» How to complete this task: The lines below, from the one holding "Enbridge, Inc. (ENB)" through the one holding "Analyst, BMO Capital Markets Corp. (Canada)", are to be restated word for word, with all images left out.
[Opening Task inputs section]
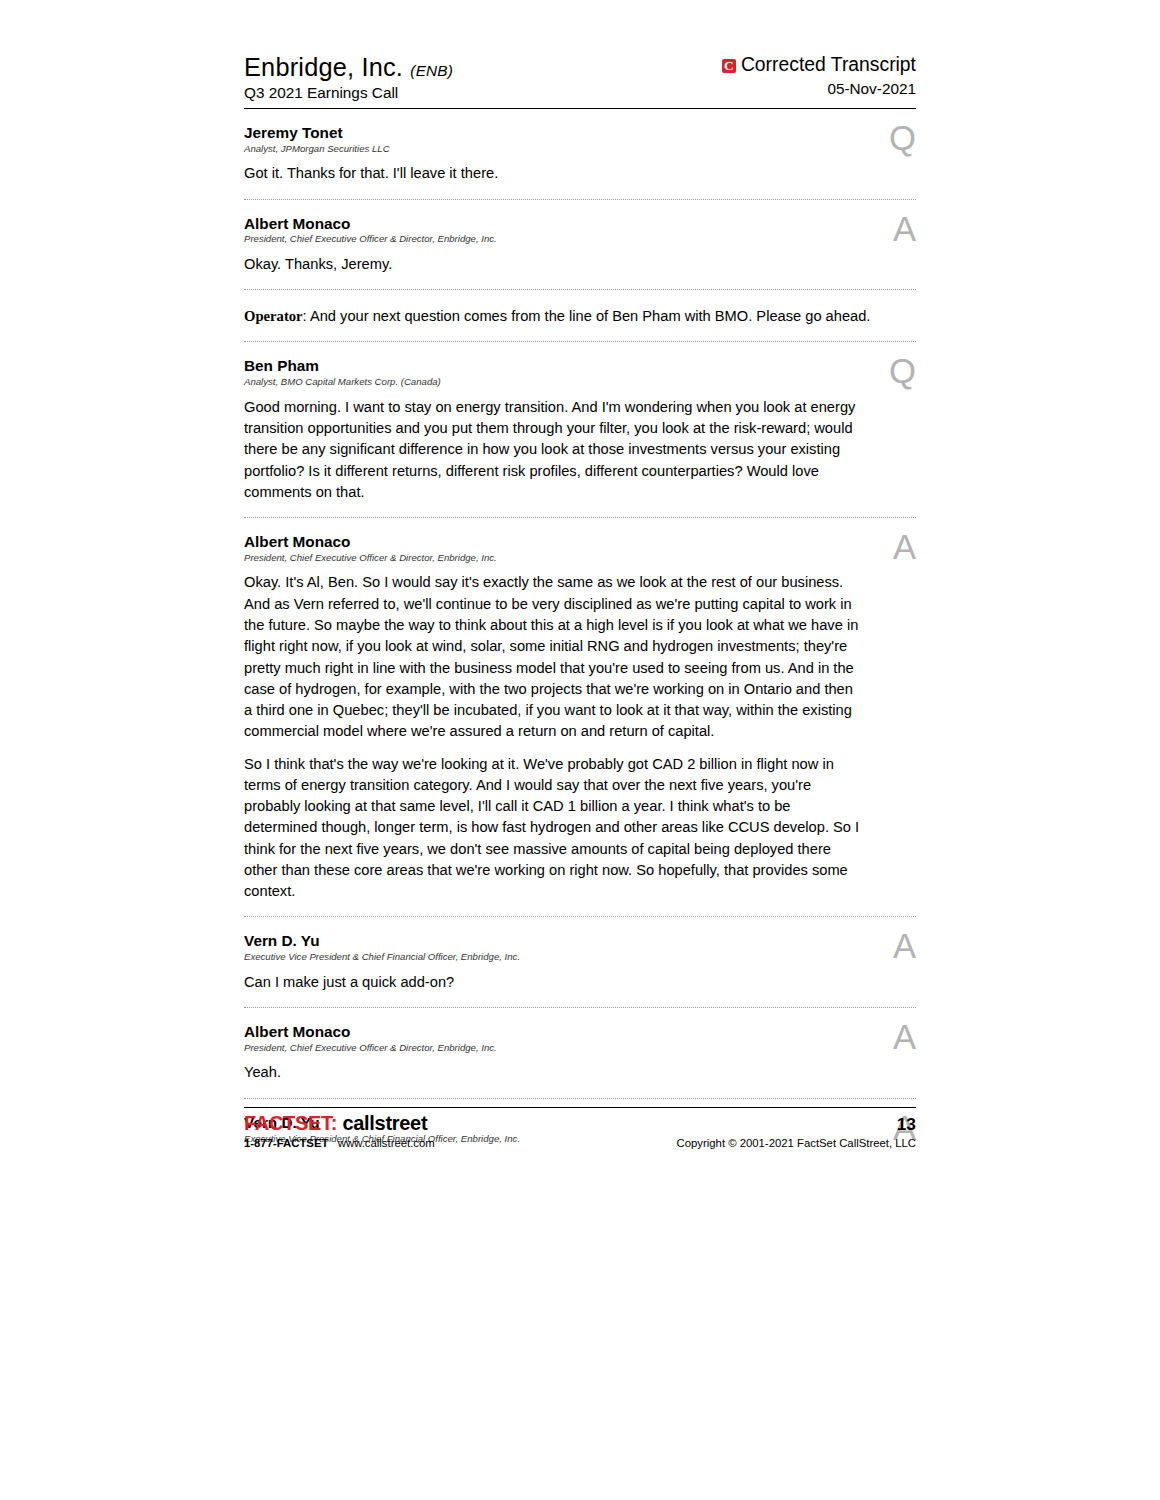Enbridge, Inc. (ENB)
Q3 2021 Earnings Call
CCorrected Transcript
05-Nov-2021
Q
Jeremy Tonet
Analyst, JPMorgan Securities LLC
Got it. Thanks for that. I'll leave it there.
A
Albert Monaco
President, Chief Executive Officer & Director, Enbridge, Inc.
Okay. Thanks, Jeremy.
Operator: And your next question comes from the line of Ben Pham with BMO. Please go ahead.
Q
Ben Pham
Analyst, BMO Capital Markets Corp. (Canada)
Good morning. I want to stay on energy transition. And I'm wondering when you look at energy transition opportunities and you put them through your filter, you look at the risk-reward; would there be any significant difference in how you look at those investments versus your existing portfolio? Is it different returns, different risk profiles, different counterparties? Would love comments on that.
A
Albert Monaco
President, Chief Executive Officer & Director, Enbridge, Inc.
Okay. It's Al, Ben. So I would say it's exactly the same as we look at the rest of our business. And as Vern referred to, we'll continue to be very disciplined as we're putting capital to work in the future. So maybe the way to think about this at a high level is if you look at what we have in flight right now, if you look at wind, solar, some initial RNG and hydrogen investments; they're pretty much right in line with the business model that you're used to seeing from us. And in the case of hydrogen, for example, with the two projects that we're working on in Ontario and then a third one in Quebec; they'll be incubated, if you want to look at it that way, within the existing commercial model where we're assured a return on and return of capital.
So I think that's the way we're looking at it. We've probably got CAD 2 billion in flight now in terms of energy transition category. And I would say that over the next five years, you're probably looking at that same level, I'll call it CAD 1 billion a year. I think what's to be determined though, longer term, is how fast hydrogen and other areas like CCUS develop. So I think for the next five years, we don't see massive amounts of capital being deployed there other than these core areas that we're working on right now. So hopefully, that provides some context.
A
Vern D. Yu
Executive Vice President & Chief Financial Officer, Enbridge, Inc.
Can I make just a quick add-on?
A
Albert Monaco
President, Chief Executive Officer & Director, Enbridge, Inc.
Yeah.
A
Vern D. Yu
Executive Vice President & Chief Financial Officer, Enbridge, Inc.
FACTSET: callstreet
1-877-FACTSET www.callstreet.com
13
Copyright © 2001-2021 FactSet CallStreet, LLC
[Closing Task inputs section]
[Opening Task inputs section]
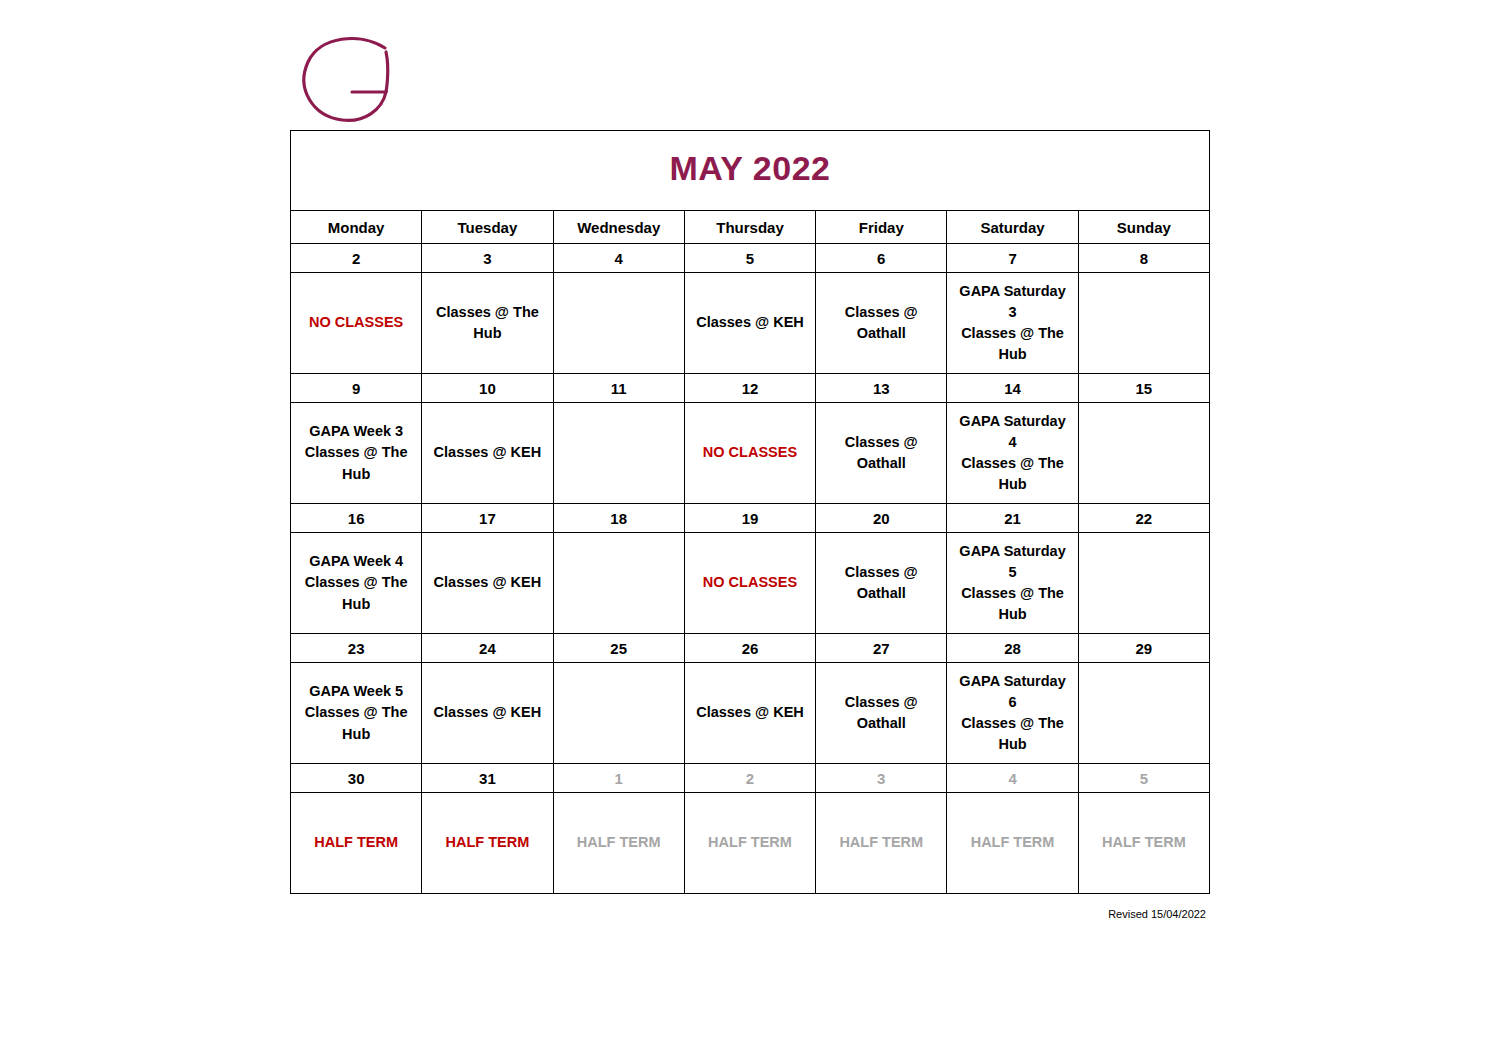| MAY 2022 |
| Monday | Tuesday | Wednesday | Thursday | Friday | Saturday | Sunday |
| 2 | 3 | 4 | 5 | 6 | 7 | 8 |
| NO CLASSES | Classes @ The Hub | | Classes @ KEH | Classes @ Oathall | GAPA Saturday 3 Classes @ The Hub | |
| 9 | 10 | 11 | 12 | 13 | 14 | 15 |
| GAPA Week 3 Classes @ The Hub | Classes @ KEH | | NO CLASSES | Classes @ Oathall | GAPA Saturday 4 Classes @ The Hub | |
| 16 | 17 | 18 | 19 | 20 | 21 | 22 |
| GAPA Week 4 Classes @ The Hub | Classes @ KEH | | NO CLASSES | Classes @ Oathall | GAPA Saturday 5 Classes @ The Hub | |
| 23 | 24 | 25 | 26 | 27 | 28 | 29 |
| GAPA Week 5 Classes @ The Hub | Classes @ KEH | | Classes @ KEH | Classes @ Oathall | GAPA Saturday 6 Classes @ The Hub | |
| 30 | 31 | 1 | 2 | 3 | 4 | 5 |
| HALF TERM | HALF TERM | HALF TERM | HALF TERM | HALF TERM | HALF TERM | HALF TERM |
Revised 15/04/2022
[Closing Task inputs section]
[Opening Task inputs section]
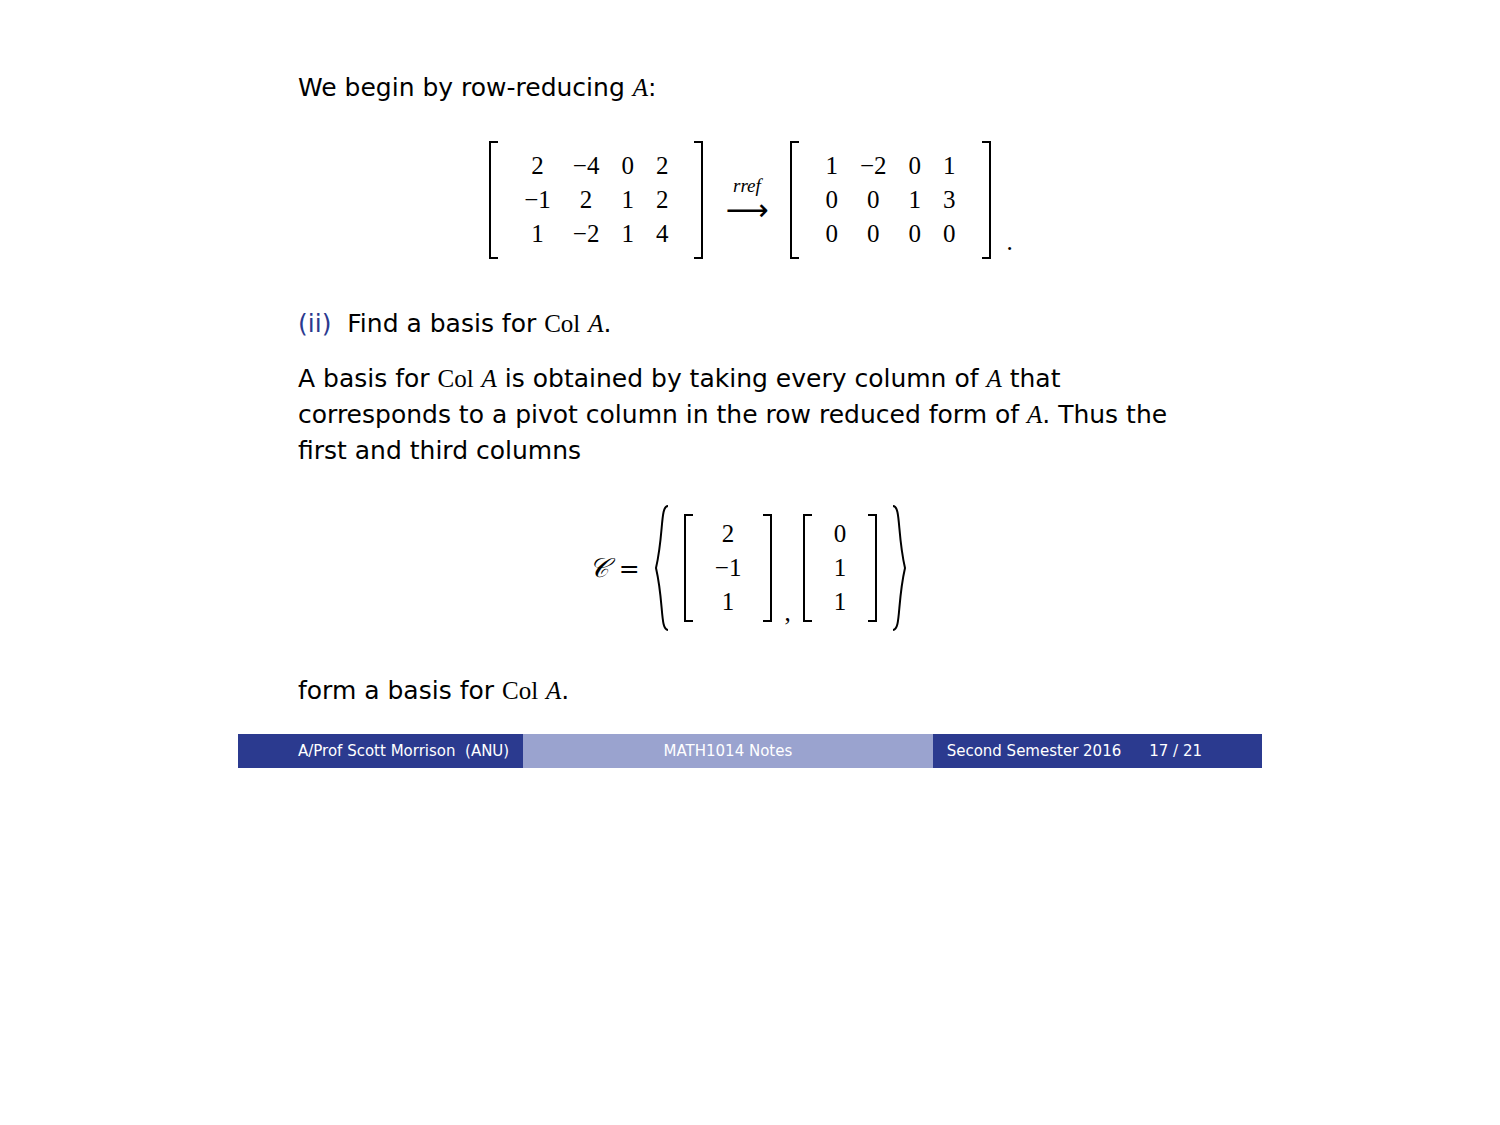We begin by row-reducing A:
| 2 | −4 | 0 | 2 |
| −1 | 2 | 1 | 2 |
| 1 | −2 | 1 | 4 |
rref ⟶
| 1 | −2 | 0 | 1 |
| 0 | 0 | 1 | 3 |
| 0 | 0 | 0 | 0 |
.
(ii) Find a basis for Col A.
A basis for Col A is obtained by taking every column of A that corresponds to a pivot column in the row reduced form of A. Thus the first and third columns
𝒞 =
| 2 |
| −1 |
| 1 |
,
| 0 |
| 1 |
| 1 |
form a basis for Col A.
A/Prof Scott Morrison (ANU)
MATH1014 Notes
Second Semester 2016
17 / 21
[Closing Task inputs section]
» Result of the task:
Enbridge, Inc. (ENB)
Q3 2021 Earnings Call
CCorrected Transcript
05-Nov-2021
Q
Jeremy Tonet
Analyst, JPMorgan Securities LLC
Got it. Thanks for that. I'll leave it there.
A
Albert Monaco
President, Chief Executive Officer & Director, Enbridge, Inc.
Okay. Thanks, Jeremy.
Operator: And your next question comes from the line of Ben Pham with BMO. Please go ahead.
Q
Ben Pham
Analyst, BMO Capital Markets Corp. (Canada)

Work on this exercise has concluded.